While the diversity of topics could be seen as unusual in other disciplines, it displays how STS works across boundaries and draws together different connections. Additionally, the scholarly practice of unsettling research objects remains reliant on bringing heterogeneous cases together. In spite of this diversity, two themes seemed to surface in most of the presentations: (1) a troubling of and with method, where tools of knowledge-making, may it be our informants’ or our own, remain always problematic and open to questioning; and (2), a interest in displacement and how things, bodies and methodological tools ‘travel’, and how following these voyages enable problematisation.
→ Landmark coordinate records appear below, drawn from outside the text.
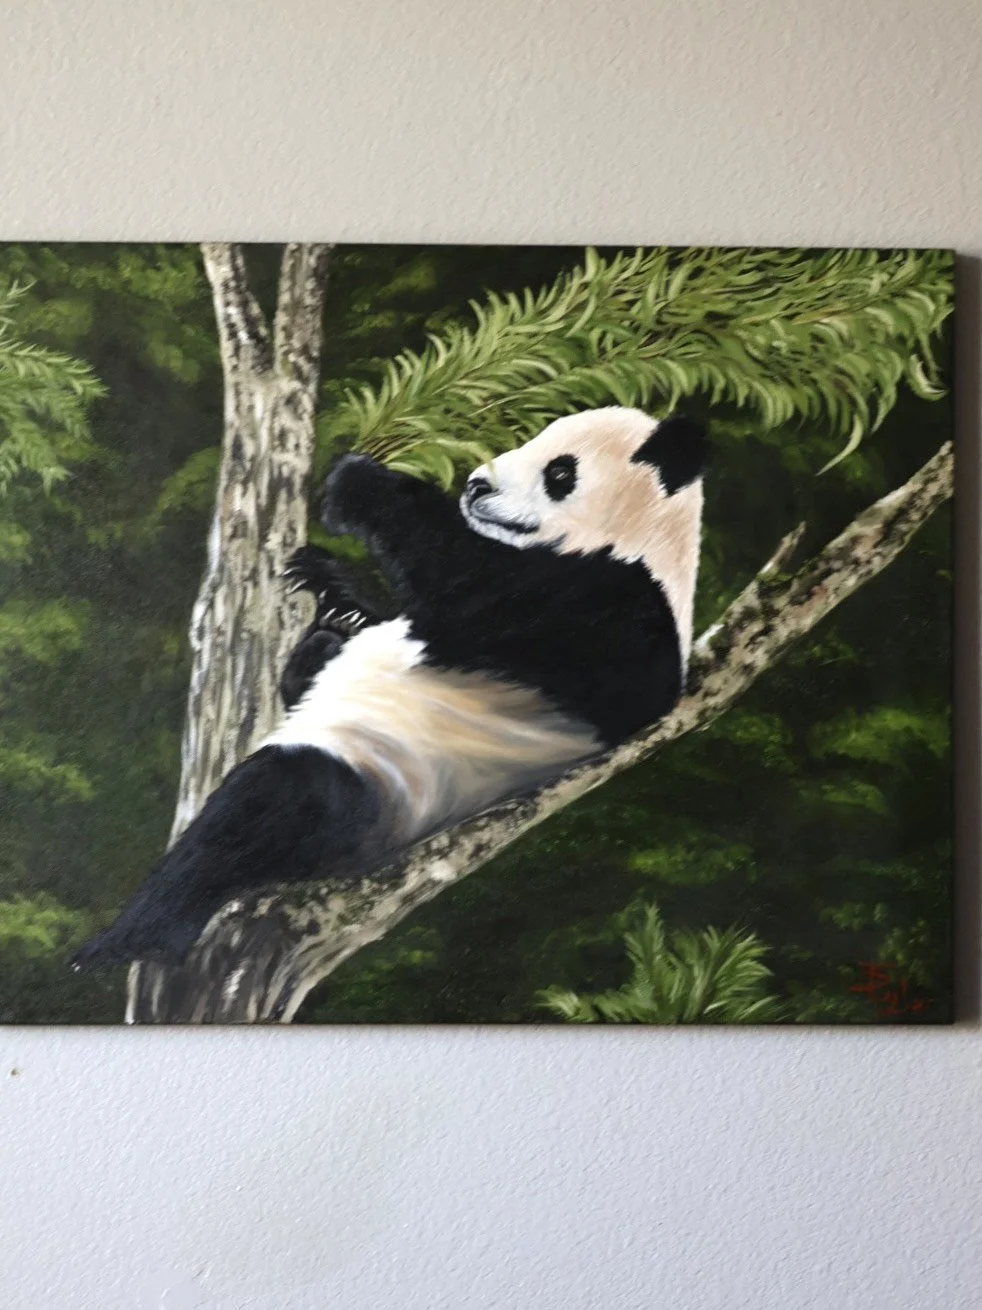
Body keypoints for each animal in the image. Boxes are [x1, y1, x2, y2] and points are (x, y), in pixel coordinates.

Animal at [72, 406, 705, 970]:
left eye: (559, 472)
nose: (475, 485)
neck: (642, 542)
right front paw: (333, 591)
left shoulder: (614, 611)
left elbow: (470, 582)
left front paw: (356, 483)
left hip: (380, 794)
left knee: (262, 807)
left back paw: (128, 941)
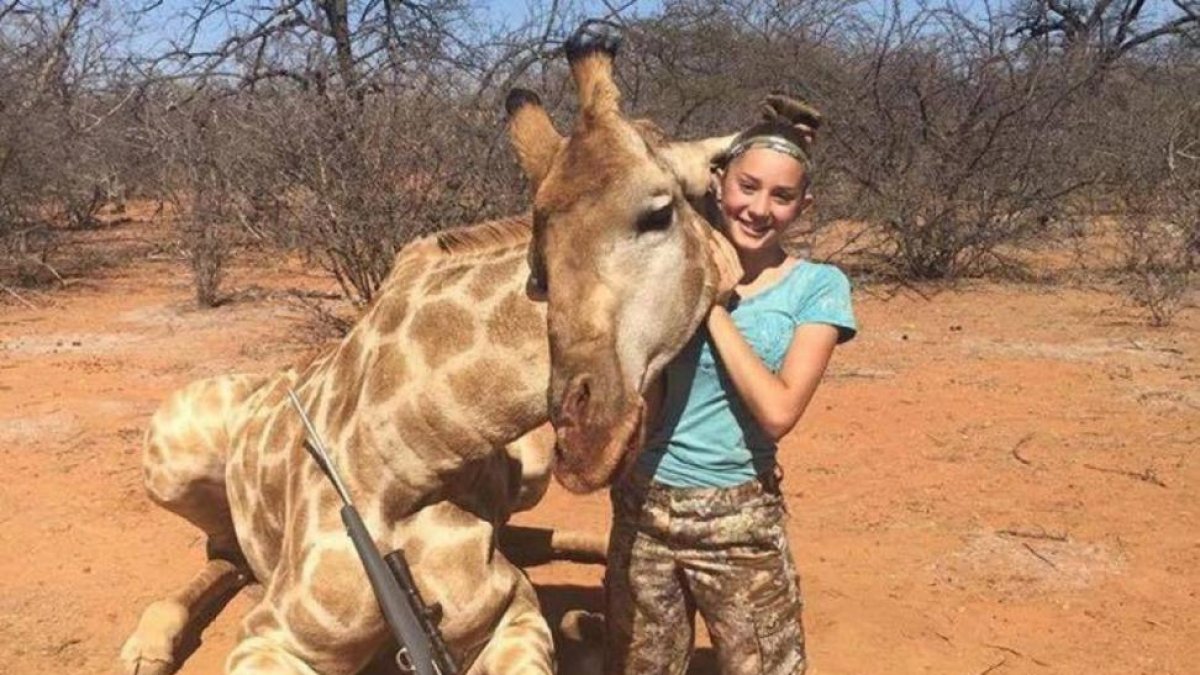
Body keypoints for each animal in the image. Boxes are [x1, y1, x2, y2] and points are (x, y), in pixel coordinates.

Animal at [119, 22, 740, 675]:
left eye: (660, 212)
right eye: (540, 261)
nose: (585, 434)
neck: (410, 459)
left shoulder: (512, 613)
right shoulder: (272, 635)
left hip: (533, 470)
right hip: (168, 457)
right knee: (222, 553)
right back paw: (148, 646)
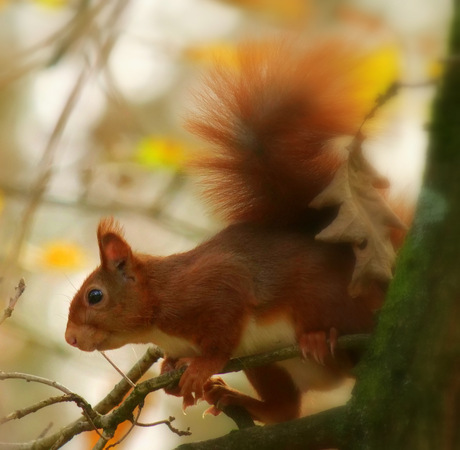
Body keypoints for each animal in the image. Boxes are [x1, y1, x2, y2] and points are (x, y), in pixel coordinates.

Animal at [65, 37, 406, 422]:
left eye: (95, 296)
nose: (70, 338)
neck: (158, 301)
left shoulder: (215, 285)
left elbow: (223, 329)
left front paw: (201, 367)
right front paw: (172, 370)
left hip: (327, 300)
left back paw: (320, 339)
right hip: (267, 366)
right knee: (284, 409)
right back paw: (232, 395)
In the last few years, it has become a tradition for the closing lecture to be delivered by a senior faculty from Lancaster, such as Professor Brian Wynne or Professor Maureen McNeil. In 2016, Professor John Law gave an account of his “journey through STS”. Professor Law touched upon both his engagement in developing actor-network theory and its successor material-semiotic approaches, and diagnosed some of the present challenges STS scholars can face in providing more symmetrical accounts of issues. More specifically, Professor Law discussed how knowledge making in STS remains bound up with Euro-American locations and tropes. Drawing on common work with Taiwanese Scholar Wen-yuan Lin, he explored how we can benefit from enrolling non-Western ideas into our analytical frameworks.

This year, the conference was suspended for an hour on receiving the news of the sudden death of Professor John Urry, a friend and mentor as well as co-worker to many conference participants. This enabled colleagues to assemble, reflect, tell stories and begin to grieve. He will be very much missed, but his legacy remains influential both in Lancaster and beyond.

The 2016 conference was organised by Lancaster research students in alphabetical order, Peter Fuzesi, Victoria Gorton, Jess Phoenix, Derly Sanchez Vargas and Andy Yuille. We extend thanks to the North West Doctoral Training Centre and Lancaster University for funding and supporting this event and hope it will continue to develop productive links between STS scholars in the North West and beyond.